Addressing religious groups
Addressing faith communities and religious groups are also fundamental to the vaccination programme gaining momentum, said Myers.
“A lot of the vaccine hesitancy comes from religious groupings. There needs to be some policy approach to try to motivate religious leaders … who really have the best interests of their congregants at heart, to engage with the other religious leaders, of whom there are many, who have an anti-vax orientation.
“That could in fact trickle down to the congregations as well. There has to be engagement there because there’s a massive problem in that area,” he said.
Efforts must come from all sectors
Apart from accessibility, Harrison said that there is a need to make vaccination “mean more to people and to increase the perceived value” of getting the shot.
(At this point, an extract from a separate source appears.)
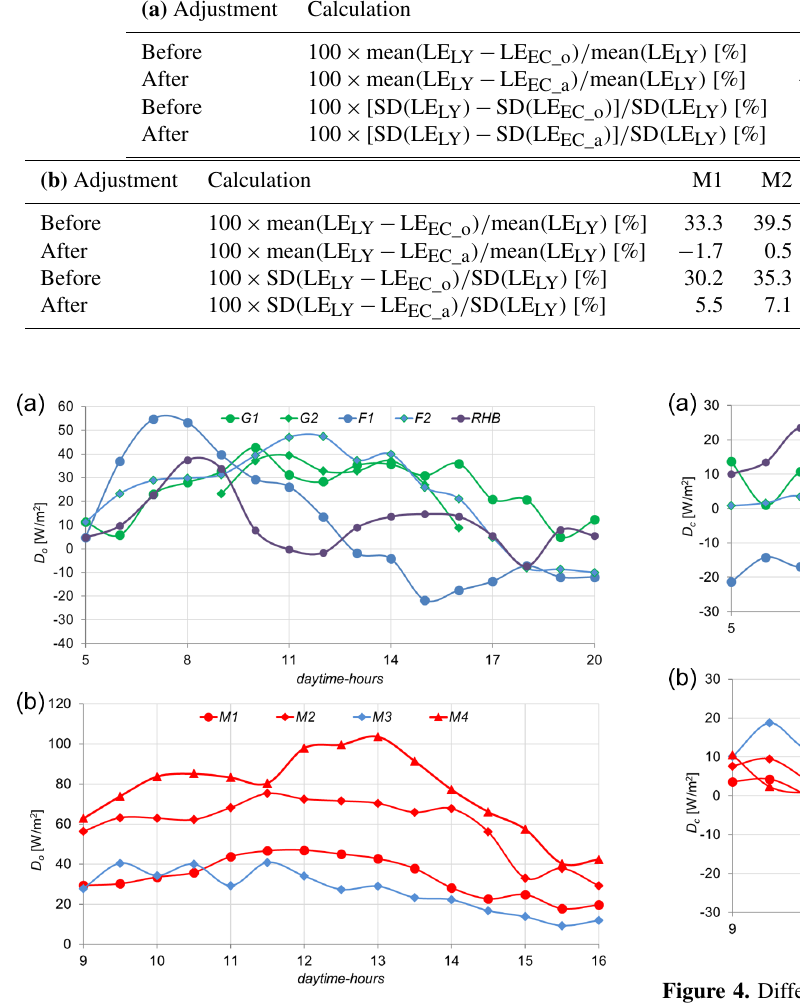
Figure 3. Differences D o = LE LY − LE EC_o : (a) as a function of daytime hours, humid; and (b) as a function of daytime hours, Ma- jadas; red: dry; blue: rainy season. less in humid climate with around 10 to 30 Wm − 2 (0.35 to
While South Africa should celebrate its gains, it’s going to have to adopt a different set of strategies for the next six months to try and ensure that its vaccination programme is sustained, he said.
“We can’t let this vaccination programme fizzle, and that requires that we continue to ramp up, normalise and socialise vaccinations, and part of that is public communication and visibility in communities,” said Harrison. He added that efforts will have to come from the government, non-government organisations, and the private sector.
What will the end of the pandemic look like?
Covid-19 is here to stay, in that it will become an endemic disease where it will continue to circulate in communities, but the impact it has on the number of severe illnesses and deaths, illness will be less severe, as more of the population will have acquired immunity to the virus (either through natural infection or vaccination).
“One year from now, I think ... Covid will be endemic in South Africa, which means it will still be there – it'll be mostly like a bad cold or a bad flu,” said Myers.
Myers added that the focus of vaccination should be on death cases, not infections, going down, he said.
“The only thing we know about infections is that they’re not going to stop. Vaccinations are going to do very little for infections. You’ve got to focus on the deaths,” he said.
'Let's do everything we can'
Harrison believed that South Africa was in a much better place now than with the past surges.
Still, he urged the importance of responsible behaviour until then: “But let’s do everything we can to ensure that we’re in a better place ... so that in a year’s time, we will be able to look back and say, ‘Yes, Covid is still with us but it is not something that is such a threat to all of our lives – it is something we can live with and we’re able to get back to living,’” he said.